* [PROBLEM TO SOLVE]
Give the number of lines in the data that contain "below", and nothing more.

* [EXERCISE DATA]
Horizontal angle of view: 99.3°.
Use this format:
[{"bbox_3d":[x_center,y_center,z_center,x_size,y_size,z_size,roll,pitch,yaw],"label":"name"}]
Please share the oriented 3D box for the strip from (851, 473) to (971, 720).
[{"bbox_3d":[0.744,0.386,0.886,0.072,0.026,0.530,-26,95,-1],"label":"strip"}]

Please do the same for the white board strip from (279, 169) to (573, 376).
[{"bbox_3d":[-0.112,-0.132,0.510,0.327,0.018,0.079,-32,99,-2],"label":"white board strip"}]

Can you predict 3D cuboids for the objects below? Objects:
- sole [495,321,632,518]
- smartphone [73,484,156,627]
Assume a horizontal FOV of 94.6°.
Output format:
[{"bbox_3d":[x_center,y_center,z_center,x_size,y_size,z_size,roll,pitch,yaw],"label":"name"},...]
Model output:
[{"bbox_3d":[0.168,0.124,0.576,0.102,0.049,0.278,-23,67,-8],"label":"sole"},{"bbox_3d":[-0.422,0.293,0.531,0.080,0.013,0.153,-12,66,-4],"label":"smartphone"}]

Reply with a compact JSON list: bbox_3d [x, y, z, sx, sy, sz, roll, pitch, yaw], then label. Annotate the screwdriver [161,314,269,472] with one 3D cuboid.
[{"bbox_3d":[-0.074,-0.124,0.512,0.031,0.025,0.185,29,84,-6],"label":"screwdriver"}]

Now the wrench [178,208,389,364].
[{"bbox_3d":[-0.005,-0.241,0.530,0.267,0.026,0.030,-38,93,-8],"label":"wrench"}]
* * *
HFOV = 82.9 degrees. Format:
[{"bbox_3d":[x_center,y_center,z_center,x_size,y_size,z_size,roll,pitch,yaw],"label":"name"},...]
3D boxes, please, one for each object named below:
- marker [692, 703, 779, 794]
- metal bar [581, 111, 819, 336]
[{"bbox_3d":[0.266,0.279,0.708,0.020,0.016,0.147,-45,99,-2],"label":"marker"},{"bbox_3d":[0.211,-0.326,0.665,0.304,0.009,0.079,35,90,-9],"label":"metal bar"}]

* [REPLY]
2